Honey, can we talk?
I know it's been a few months since we last fought about this, but I'm very concerned that you are not totally engaged with my ongoing enlightenment efforts. No, I don't want to see you cry like when I composted all of our house's meat-derived, gluten-tolerant, and yes, toxin-laden food. 'Food.' If it may even be called anything more than a chemical soup of addiction and self-loathing.

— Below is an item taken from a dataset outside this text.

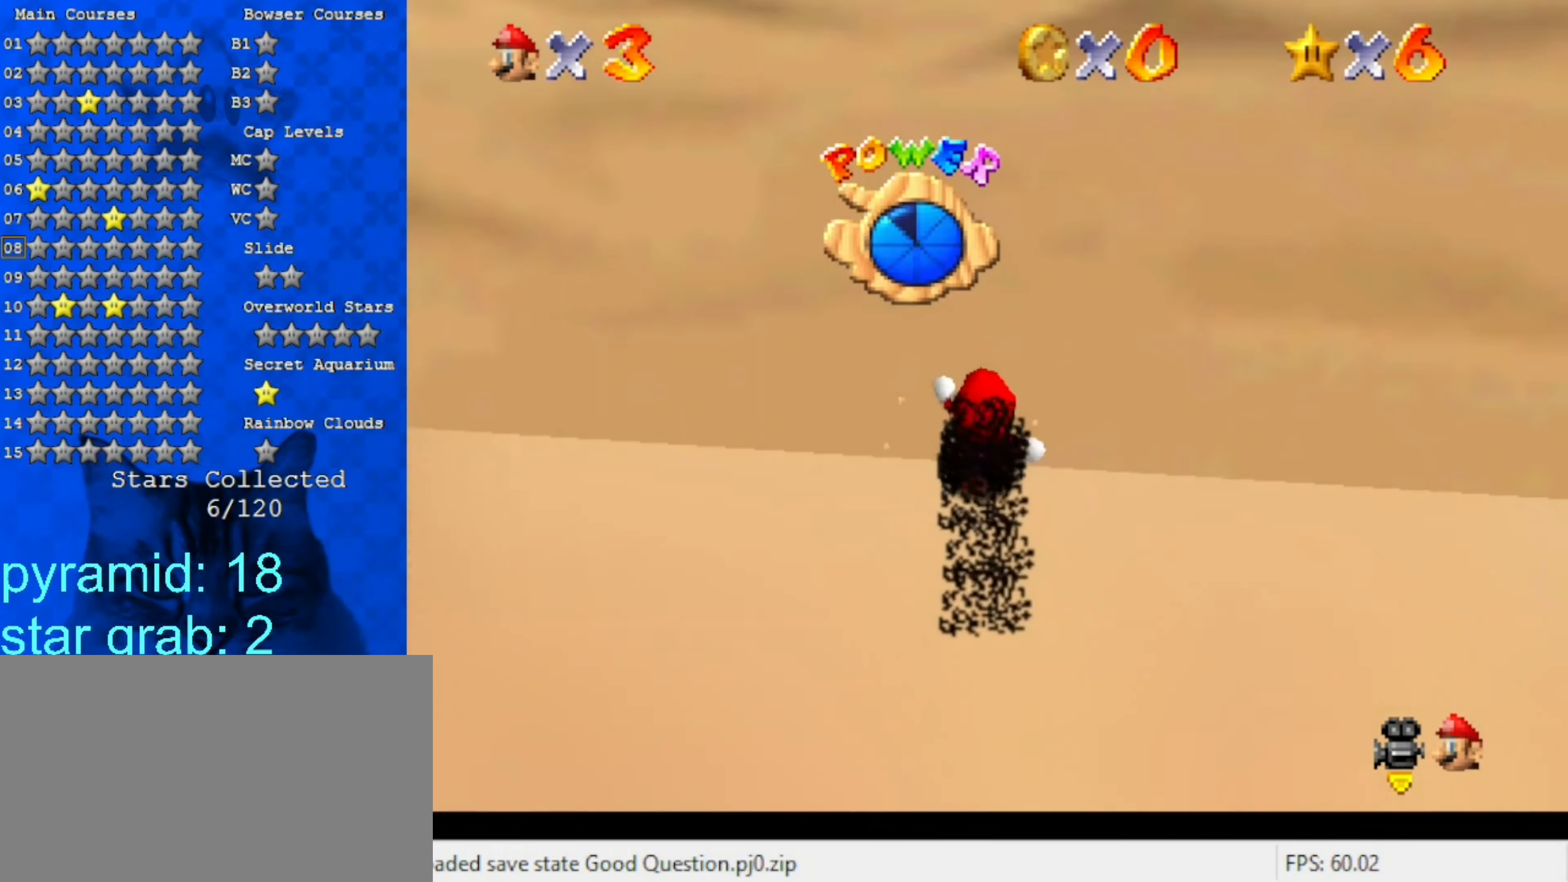
{"keys": ["up"], "events": [[233, "y", "up"]]}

Don't start with that look. You know the Buddha said to stay away from negative people (he did, shut it) and you're being awfully milquetoast right now. And I realize we've been going through a low-chi phase since you found out I was communing with Yogi Sarah. Yes, I know. Well, Milwaukee is a very centered place. Spiritually.
What? Please. I wasn't sleeping with the yogi; our spirits were merely joined as one for a moment both brief and eternal. Oh, no, honey, you know your body is a precious gift from the earth and I love every curve of it like I love the earth herself but--
No, don't be sad, please. I've already done my cucumber flaxseed rinse today, and I don't think I could handle your sadness. Like, physically. C'mon, think rainbow safe thoughts, like Norah Jones! Mmm, remember those crispy tempeh steaks we had on our anniversary? That was good, right?
It'll be fine, honey. Come here, cozy up under this tiny afghan our Peruvian llama farmers sent us for our generous donation. Better? Perfect.